■ **ENTRIES PROVIDED**
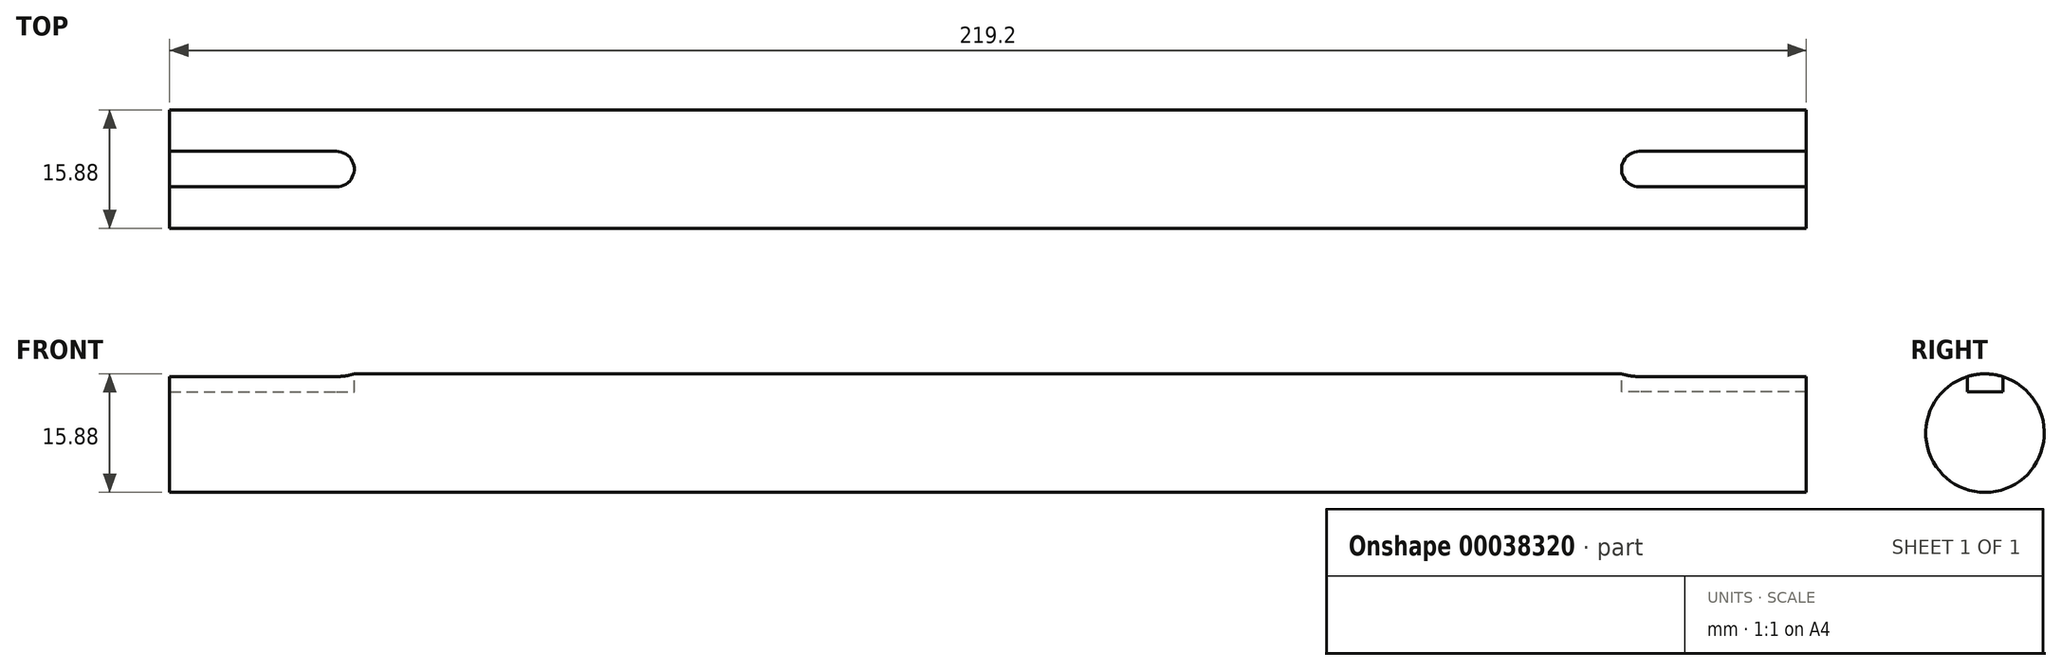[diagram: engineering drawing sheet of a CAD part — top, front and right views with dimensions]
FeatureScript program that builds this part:
annotation { "Feature Type Name" : "Feature", "Feature Type Description" : "" }
export const myFeature = defineFeature(function(context is Context, id is Id, definition is map)
    precondition{}
    {
        {
            var Q0;
            Q0=qCreatedBy(makeId("Right.planeOp"),FACE);
            var sketch = newSketch(context, id + "F0", { "sketchPlane" : qUnion([Q0])});
            skCircle(sketch, "E0", {"center": v(0, 0) * mm, "radius": 7.94 * mm});
            skSolve(sketch);
        }
        {
            var Q0;
            Q0 = qSketchRegion(id + "F0", true);
            extrude(context, id + "F1", {"entities" : qUnion([Q0]), "endBound" : BoundingType.SYMMETRIC, "depth" : 219.2 * mm});
        }
        {
            var Q0;
            Q0=qCreatedBy(makeId("Top.planeOp"),FACE);
            cPlane(context, id + "F2", {"entities" : qUnion([Q0]), "cplaneType" : CPlaneType.OFFSET, "offset" : 7.94 * mm, "width" : 152.4 * mm, "height" : 152.4 * mm});
        }
        {
            var Q0;
            Q0=qCreatedBy(id+"F2.planeOp",FACE);
            var sketch = newSketch(context, id + "F3", { "sketchPlane" : qUnion([Q0])});
            skLineSegment(sketch, "E1", {"start": v(119.36, 0) * mm, "end": v(-3.63, 0) * mm, "construction": true});
            skLineSegment(sketch, "E2.0", {"start": v(109.6, 7.94) * mm, "end": v(109.6, -7.94) * mm, "construction": true});
            skLineSegment(sketch, "E3", {"start": v(109.6, 0) * mm, "end": v(87.25, 0) * mm});
            skArc(sketch, "E4.0.startCap", {"start": v(109.6, 2.38) * mm, "mid": v(111.98, 0) * mm, "end": v(109.6, -2.38) * mm});
            skArc(sketch, "E4.0.endCap", {"start": v(87.25, -2.38) * mm, "mid": v(84.87, 0) * mm, "end": v(87.25, 2.38) * mm});
            skLineSegment(sketch, "E4.0.left", {"start": v(109.6, -2.38) * mm, "end": v(87.25, -2.38) * mm});
            skLineSegment(sketch, "E4.0.right", {"start": v(109.6, 2.38) * mm, "end": v(87.25, 2.38) * mm});
            skArc(sketch, "E5.MirrorCS", {"start": v(-87.25, -2.38) * mm, "mid": v(-84.87, 0) * mm, "end": v(-87.25, 2.38) * mm});
            skArc(sketch, "E6.MirrorCS", {"start": v(-109.6, 2.38) * mm, "mid": v(-111.98, 0) * mm, "end": v(-109.6, -2.38) * mm});
            skLineSegment(sketch, "E7.MirrorCS", {"start": v(-109.6, 7.94) * mm, "end": v(-109.6, -7.94) * mm});
            skLineSegment(sketch, "E8.MirrorCS", {"start": v(-109.6, 2.38) * mm, "end": v(-87.25, 2.38) * mm});
            skLineSegment(sketch, "E9.MirrorCS", {"start": v(-109.6, -2.38) * mm, "end": v(-87.25, -2.38) * mm});
            skLineSegment(sketch, "E10.MirrorCS", {"start": v(-109.6, 0) * mm, "end": v(-87.25, 0) * mm});
            skSolve(sketch);
        }
        {
            var Q0;
            Q0 = qSketchRegion(id + "F3", true);
            extrude(context, id + "F4", {"entities" : qUnion([Q0]), "operationType" : NewBodyOperationType.REMOVE, "oppositeDirection" : true, "depth" : 2.38 * mm});
        }
    });
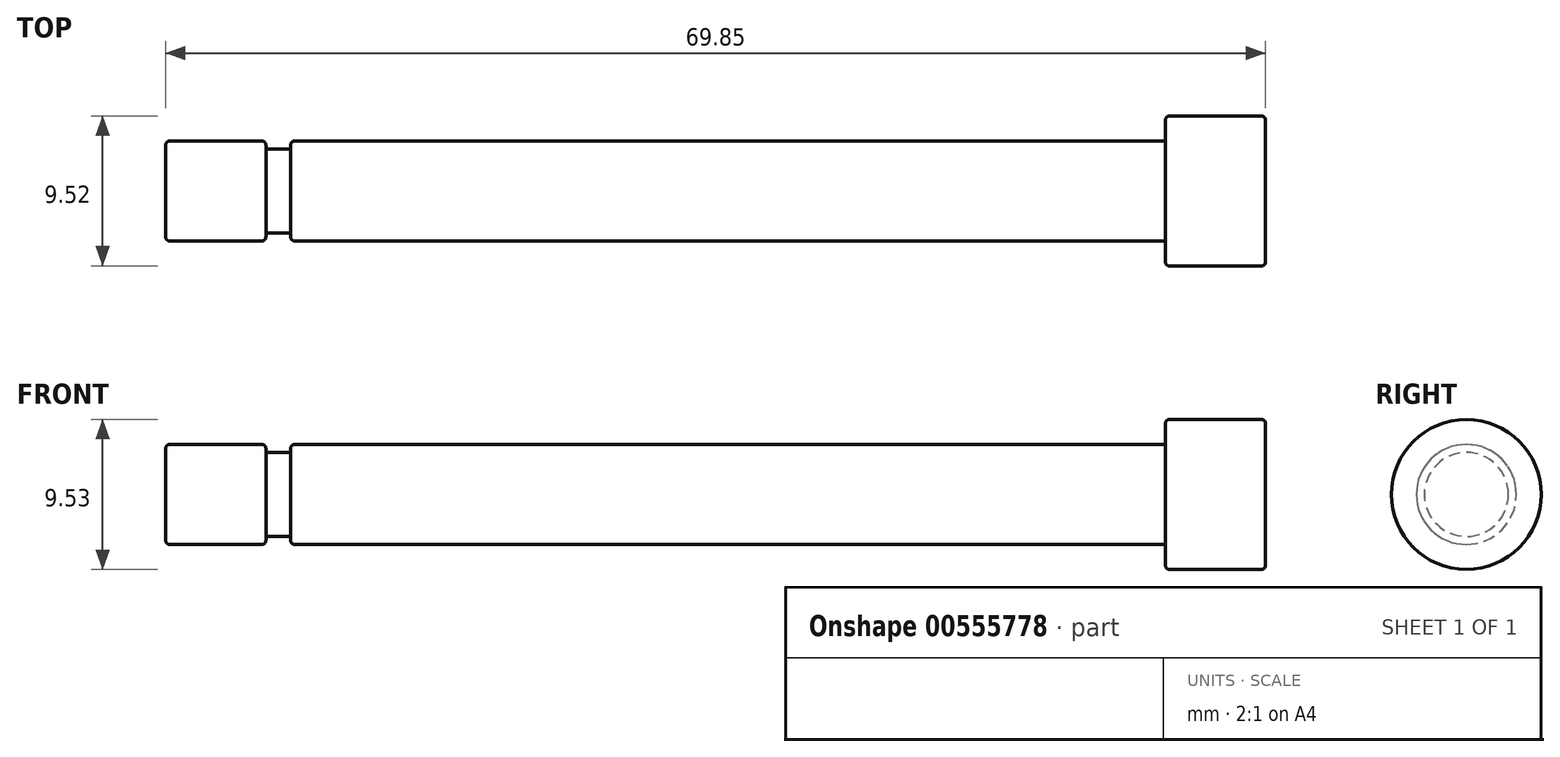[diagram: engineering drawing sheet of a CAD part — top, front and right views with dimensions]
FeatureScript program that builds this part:
annotation { "Feature Type Name" : "Feature", "Feature Type Description" : "" }
export const myFeature = defineFeature(function(context is Context, id is Id, definition is map)
    precondition{}
    {
        {
            var Q0;
            Q0=qCreatedBy(makeId("Front.planeOp"),FACE);
            var sketch = newSketch(context, id + "F0", { "sketchPlane" : qUnion([Q0])});
            skLineSegment(sketch, "E0", {"start": v(0, 0) * mm, "end": v(6.36, 0) * mm});
            skLineSegment(sketch, "E1", {"start": v(6.36, 0) * mm, "end": v(6.36, -0.5) * mm});
            skLineSegment(sketch, "E2", {"start": v(6.36, -0.5) * mm, "end": v(7.94, -0.5) * mm});
            skLineSegment(sketch, "E3", {"start": v(7.94, -0.5) * mm, "end": v(7.94, 0) * mm});
            skLineSegment(sketch, "E4", {"start": v(7.94, 0) * mm, "end": v(63.5, 0) * mm});
            skLineSegment(sketch, "E5", {"start": v(63.5, 0) * mm, "end": v(63.5, 1.59) * mm});
            skLineSegment(sketch, "E6", {"start": v(63.5, 1.59) * mm, "end": v(69.85, 1.59) * mm});
            skLineSegment(sketch, "E7", {"start": v(69.85, 1.59) * mm, "end": v(69.85, -3.17) * mm});
            skLineSegment(sketch, "E8", {"start": v(69.85, -3.18) * mm, "end": v(0, -3.18) * mm});
            skLineSegment(sketch, "E9", {"start": v(0, -3.17) * mm, "end": v(0, 0) * mm});
            skSolve(sketch);
        }
        {
            var Q0;
            Q0=makeQuery(id+"F0.imprint","IMPRINT",FACE,{"disambiguationData":[TD([[makeQuery(id+"F0.imprint","IMPRINT",EDGE,{"derivedFrom":sQuery(id+"F0.wireOp",EDGE,"E0")}),-1.0]])]});
            var Q1;
            Q1=sQuery(id+"F0.wireOp",EDGE,"E8");
            revolve(context, id + "F1", {"entities" : qUnion([Q0]), "axis" : qUnion([Q1]), "revolveType" : RevolveType.FULL});
        }
        {
            var Q0;
            Q0=makeQuery(id+"F1.opRevolve","SWEPT_EDGE",EDGE,{"disambiguationData":[OSD([sQuery(id+"F0.wireOp",EDGE,"E0"),sQuery(id+"F0.wireOp",EDGE,"E9")])]});
            var Q1;
            Q1=makeQuery(id+"F1.opRevolve","SWEPT_EDGE",EDGE,{"disambiguationData":[OSD([sQuery(id+"F0.wireOp",EDGE,"E5"),sQuery(id+"F0.wireOp",EDGE,"E6")])]});
            var Q2;
            Q2=makeQuery(id+"F1.opRevolve","SWEPT_EDGE",EDGE,{"disambiguationData":[OSD([sQuery(id+"F0.wireOp",EDGE,"E6"),sQuery(id+"F0.wireOp",EDGE,"E7")])]});
            fillet(context, id + "F2", {"entities" : qUnion([Q0, Q1, Q2]), "radius" : 0.25 * mm, "tangentPropagation" : true, "allowEdgeOverflow" : false});
        }
        {
            var Q0;
            Q0=makeQuery(id+"F1.opRevolve","SWEPT_EDGE",EDGE,{"disambiguationData":[OSD([sQuery(id+"F0.wireOp",EDGE,"E3"),sQuery(id+"F0.wireOp",EDGE,"E4")])]});
            var Q1;
            Q1=makeQuery(id+"F1.opRevolve","SWEPT_EDGE",EDGE,{"disambiguationData":[OSD([sQuery(id+"F0.wireOp",EDGE,"E0"),sQuery(id+"F0.wireOp",EDGE,"E1")])]});
            fillet(context, id + "F3", {"entities" : qUnion([Q0, Q1]), "radius" : 0.25 * mm, "tangentPropagation" : true, "allowEdgeOverflow" : false});
        }
    });
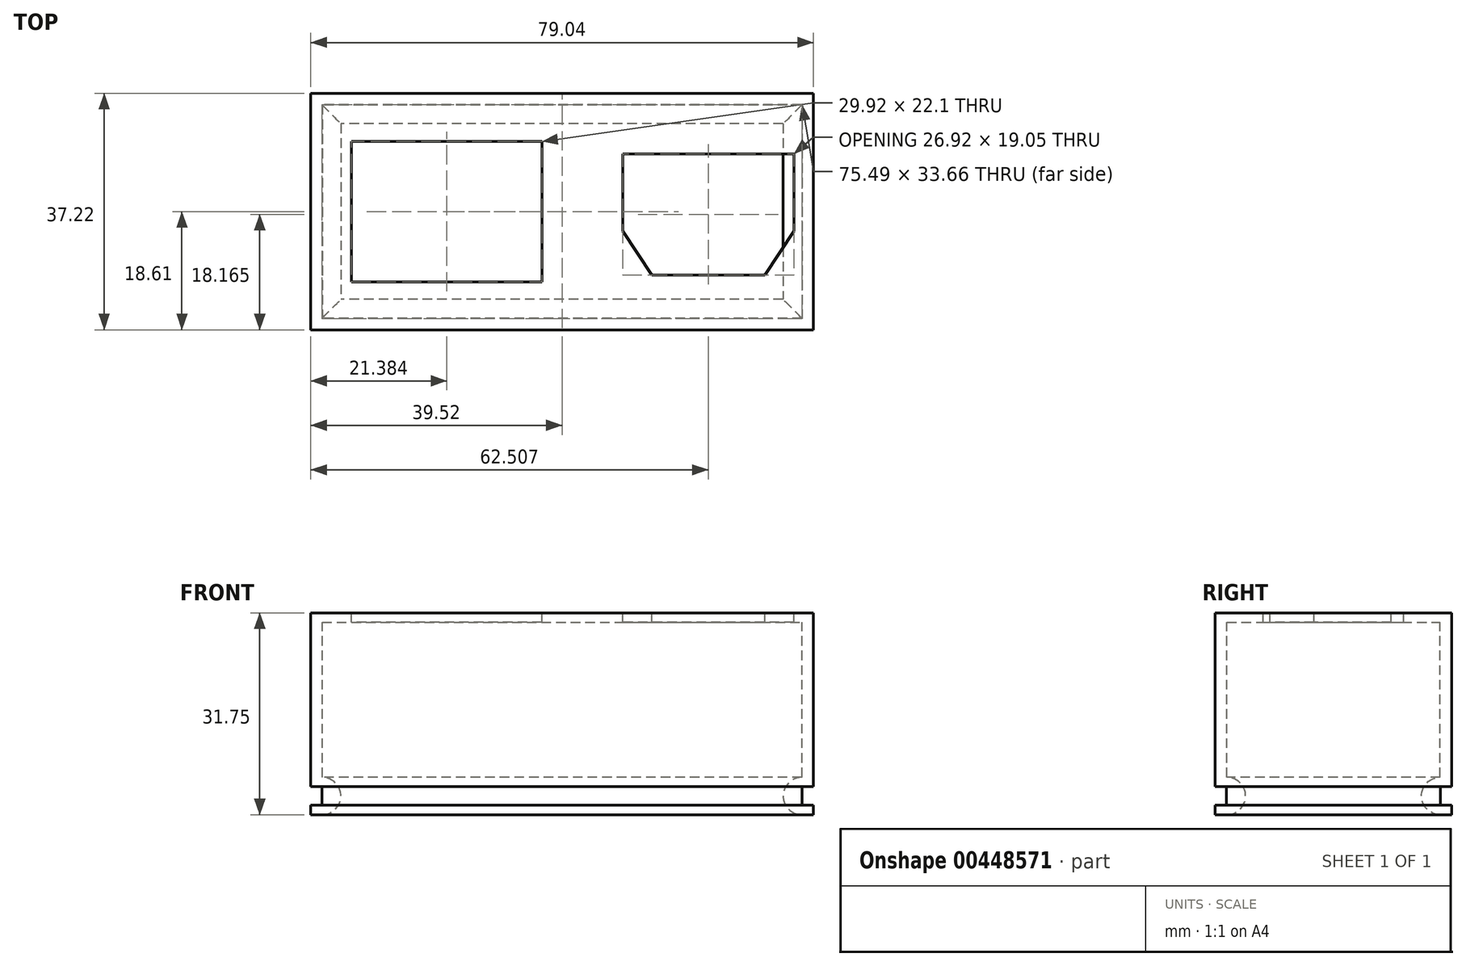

■ **INSTRUCTIONS TO FOLLOW**
Convert the listing, starting at its first line and ending at the line that contains "v(84.87, 0) *", into a JSON array of strings with one string per line and no blank lines. Omit the pictures from the array.

■ **SOLVED EXERCISE**
[
  "[diagram: engineering drawing sheet of a CAD part — top, front and right views with dimensions]",
  "FeatureScript program that builds this part:",
  "annotation { \"Feature Type Name\" : \"Feature\", \"Feature Type Description\" : \"\" }",
  "export const myFeature = defineFeature(function(context is Context, id is Id, definition is map)",
  "    precondition{}",
  "    {",
  "        {",
  "            var Q0;",
  "            Q0=qCreatedBy(makeId(\"Right.planeOp\"),FACE);",
  "            var sketch = newSketch(context, id + \"F0\", { \"sketchPlane\" : qUnion([Q0])});",
  "            skCircle(sketch, \"E0\", {\"center\": v(0, 0) * mm, \"radius\": 7.94 * mm});",
  "            skSolve(sketch);",
  "        }",
  "        {",
  "            var Q0;",
  "            Q0 = qSketchRegion(id + \"F0\", true);",
  "            extrude(context, id + \"F1\", {\"entities\" : qUnion([Q0]), \"endBound\" : BoundingType.SYMMETRIC, \"depth\" : 219.2 * mm});",
  "        }",
  "        {",
  "            var Q0;",
  "            Q0=qCreatedBy(makeId(\"Top.planeOp\"),FACE);",
  "            cPlane(context, id + \"F2\", {\"entities\" : qUnion([Q0]), \"cplaneType\" : CPlaneType.OFFSET, \"offset\" : 7.94 * mm, \"width\" : 152.4 * mm, \"height\" : 152.4 * mm});",
  "        }",
  "        {",
  "            var Q0;",
  "            Q0=qCreatedBy(id+\"F2.planeOp\",FACE);",
  "            var sketch = newSketch(context, id + \"F3\", { \"sketchPlane\" : qUnion([Q0])});",
  "            skLineSegment(sketch, \"E1\", {\"start\": v(119.36, 0) * mm, \"end\": v(-3.63, 0) * mm, \"construction\": true});",
  "            skLineSegment(sketch, \"E2.0\", {\"start\": v(109.6, 7.94) * mm, \"end\": v(109.6, -7.94) * mm, \"construction\": true});",
  "            skLineSegment(sketch, \"E3\", {\"start\": v(109.6, 0) * mm, \"end\": v(87.25, 0) * mm});",
  "            skArc(sketch, \"E4.0.startCap\", {\"start\": v(109.6, 2.38) * mm, \"mid\": v(111.98, 0) * mm, \"end\": v(109.6, -2.38) * mm});",
  "            skArc(sketch, \"E4.0.endCap\", {\"start\": v(87.25, -2.38) * mm, \"mid\": v(84.87, 0) * mm, \"end\": v(87.25, 2.38) * mm});"
]